## EXERCISE GOAL
Copy everything from the start of the records down to the line containing "family: Anatidae", keeping each line unchanged.

Excerpt from a dataset
::::

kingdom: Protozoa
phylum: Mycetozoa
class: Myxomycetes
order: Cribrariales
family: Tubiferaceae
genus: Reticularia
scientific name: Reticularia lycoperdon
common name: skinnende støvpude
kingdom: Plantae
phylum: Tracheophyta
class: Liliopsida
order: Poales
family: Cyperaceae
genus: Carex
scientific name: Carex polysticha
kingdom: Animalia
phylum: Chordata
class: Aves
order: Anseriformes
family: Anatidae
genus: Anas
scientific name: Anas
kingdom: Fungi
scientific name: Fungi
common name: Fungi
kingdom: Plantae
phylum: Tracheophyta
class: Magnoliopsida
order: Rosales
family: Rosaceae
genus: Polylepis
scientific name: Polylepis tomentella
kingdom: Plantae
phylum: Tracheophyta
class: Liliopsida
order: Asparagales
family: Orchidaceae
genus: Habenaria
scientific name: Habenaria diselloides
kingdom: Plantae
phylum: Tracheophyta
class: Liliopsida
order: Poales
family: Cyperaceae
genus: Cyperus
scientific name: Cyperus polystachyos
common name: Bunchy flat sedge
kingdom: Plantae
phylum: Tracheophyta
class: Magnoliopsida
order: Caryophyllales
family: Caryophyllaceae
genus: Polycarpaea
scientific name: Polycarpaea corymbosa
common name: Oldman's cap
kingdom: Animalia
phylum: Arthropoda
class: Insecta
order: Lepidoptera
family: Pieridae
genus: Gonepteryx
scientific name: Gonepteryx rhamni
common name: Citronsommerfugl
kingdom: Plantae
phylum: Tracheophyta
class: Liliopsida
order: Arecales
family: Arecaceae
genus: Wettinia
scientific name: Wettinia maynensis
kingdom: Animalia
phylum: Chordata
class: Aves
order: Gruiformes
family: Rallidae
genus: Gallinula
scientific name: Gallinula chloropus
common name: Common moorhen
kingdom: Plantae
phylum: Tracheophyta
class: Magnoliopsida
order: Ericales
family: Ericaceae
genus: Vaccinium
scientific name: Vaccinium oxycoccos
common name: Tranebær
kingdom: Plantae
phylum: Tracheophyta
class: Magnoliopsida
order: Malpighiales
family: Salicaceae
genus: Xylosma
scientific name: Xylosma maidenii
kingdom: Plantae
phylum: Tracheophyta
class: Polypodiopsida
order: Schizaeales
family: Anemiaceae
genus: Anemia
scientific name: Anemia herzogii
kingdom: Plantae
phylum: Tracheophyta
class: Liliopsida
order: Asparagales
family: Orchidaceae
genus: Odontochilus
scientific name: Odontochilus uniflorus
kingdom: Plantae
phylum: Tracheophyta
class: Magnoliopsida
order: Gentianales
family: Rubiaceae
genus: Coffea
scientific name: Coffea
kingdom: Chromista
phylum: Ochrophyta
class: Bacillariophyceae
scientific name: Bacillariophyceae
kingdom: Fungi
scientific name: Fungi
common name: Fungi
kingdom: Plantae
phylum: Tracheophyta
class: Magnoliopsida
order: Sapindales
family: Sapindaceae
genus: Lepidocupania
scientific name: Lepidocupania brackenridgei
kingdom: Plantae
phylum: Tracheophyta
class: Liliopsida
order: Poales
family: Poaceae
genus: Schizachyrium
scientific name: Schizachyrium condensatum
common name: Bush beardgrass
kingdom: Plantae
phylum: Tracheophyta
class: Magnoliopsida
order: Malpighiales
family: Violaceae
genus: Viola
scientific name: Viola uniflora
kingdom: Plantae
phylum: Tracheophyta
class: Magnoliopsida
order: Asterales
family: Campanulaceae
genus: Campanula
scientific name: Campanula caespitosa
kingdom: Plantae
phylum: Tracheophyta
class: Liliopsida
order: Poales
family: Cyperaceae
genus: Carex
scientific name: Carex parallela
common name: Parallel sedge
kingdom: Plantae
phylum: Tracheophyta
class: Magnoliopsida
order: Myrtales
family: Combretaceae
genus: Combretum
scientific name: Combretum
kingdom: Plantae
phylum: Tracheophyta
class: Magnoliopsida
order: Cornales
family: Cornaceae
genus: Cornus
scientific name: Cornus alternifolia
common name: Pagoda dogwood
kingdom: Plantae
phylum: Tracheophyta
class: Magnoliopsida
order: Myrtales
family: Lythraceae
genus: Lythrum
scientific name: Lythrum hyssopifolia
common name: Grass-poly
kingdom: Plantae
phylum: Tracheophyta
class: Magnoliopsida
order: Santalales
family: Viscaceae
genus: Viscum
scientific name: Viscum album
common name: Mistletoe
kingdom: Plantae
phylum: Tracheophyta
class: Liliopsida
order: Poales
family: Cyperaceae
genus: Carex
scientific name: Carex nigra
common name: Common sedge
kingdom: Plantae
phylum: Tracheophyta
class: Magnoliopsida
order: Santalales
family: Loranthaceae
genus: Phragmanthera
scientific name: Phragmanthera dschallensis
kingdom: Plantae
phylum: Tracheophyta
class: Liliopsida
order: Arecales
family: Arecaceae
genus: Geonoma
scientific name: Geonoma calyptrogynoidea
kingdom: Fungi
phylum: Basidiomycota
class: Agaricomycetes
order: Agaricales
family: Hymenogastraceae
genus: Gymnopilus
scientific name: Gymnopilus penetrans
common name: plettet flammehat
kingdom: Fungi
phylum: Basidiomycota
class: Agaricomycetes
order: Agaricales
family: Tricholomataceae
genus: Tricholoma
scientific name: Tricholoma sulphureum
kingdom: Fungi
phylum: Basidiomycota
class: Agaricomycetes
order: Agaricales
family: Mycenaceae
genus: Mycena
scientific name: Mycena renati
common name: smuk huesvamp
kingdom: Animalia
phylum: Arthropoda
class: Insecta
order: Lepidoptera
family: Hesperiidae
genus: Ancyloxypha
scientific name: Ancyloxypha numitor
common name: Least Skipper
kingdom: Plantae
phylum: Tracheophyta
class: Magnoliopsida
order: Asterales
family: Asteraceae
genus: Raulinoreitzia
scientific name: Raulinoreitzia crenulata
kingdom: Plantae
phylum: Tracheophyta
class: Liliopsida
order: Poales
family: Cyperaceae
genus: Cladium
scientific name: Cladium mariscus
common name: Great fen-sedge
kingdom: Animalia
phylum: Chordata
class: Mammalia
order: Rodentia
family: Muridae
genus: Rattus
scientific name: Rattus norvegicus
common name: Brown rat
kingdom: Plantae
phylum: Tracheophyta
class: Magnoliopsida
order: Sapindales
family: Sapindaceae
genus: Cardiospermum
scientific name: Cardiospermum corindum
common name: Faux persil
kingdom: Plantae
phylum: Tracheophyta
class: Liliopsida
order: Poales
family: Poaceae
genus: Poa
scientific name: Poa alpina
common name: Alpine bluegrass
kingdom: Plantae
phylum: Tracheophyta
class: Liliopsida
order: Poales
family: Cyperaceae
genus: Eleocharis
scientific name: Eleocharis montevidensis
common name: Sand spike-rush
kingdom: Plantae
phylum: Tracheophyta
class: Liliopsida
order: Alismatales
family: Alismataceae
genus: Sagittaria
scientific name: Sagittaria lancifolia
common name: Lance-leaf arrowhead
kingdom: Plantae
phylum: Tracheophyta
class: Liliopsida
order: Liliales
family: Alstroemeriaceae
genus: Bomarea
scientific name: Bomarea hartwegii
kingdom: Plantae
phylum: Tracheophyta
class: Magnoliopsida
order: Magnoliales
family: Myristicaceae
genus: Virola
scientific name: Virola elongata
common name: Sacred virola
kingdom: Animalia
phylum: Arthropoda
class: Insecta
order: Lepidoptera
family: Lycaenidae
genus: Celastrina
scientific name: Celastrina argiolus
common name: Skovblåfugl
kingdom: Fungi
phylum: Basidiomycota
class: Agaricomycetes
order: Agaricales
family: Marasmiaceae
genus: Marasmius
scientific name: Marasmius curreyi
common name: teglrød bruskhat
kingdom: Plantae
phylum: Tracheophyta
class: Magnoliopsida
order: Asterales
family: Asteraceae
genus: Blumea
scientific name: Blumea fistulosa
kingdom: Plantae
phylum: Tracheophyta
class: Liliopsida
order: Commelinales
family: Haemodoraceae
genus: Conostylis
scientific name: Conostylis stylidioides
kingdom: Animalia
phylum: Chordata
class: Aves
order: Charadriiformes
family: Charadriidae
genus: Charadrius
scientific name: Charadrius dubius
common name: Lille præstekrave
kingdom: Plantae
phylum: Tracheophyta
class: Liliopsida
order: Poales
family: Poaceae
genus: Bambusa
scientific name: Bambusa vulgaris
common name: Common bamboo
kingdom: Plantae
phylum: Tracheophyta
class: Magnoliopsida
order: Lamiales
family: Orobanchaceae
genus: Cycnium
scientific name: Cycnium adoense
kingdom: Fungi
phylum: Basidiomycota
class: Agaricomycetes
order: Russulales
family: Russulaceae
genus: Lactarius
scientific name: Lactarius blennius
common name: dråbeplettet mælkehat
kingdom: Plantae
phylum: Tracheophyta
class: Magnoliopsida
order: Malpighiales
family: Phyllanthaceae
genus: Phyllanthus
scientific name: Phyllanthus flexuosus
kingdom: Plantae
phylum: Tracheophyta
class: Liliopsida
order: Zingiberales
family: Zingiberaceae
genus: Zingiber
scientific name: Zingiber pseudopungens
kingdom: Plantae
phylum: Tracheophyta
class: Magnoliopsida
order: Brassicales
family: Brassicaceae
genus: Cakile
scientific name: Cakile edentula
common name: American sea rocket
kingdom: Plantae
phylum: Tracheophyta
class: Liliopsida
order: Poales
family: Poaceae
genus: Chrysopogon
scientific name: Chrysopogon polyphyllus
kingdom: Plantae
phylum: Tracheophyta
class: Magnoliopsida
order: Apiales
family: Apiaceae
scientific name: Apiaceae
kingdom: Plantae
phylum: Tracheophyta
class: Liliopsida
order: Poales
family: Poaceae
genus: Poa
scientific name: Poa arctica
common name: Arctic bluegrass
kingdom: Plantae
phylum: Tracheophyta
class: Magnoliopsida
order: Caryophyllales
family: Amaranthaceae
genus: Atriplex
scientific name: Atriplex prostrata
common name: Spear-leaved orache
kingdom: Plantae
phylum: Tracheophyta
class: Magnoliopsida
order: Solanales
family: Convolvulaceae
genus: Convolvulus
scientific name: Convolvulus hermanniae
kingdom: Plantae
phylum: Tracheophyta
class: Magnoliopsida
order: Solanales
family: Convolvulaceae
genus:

::::

## TASK RESULT
kingdom: Protozoa
phylum: Mycetozoa
class: Myxomycetes
order: Cribrariales
family: Tubiferaceae
genus: Reticularia
scientific name: Reticularia lycoperdon
common name: skinnende støvpude
kingdom: Plantae
phylum: Tracheophyta
class: Liliopsida
order: Poales
family: Cyperaceae
genus: Carex
scientific name: Carex polysticha
kingdom: Animalia
phylum: Chordata
class: Aves
order: Anseriformes
family: Anatidae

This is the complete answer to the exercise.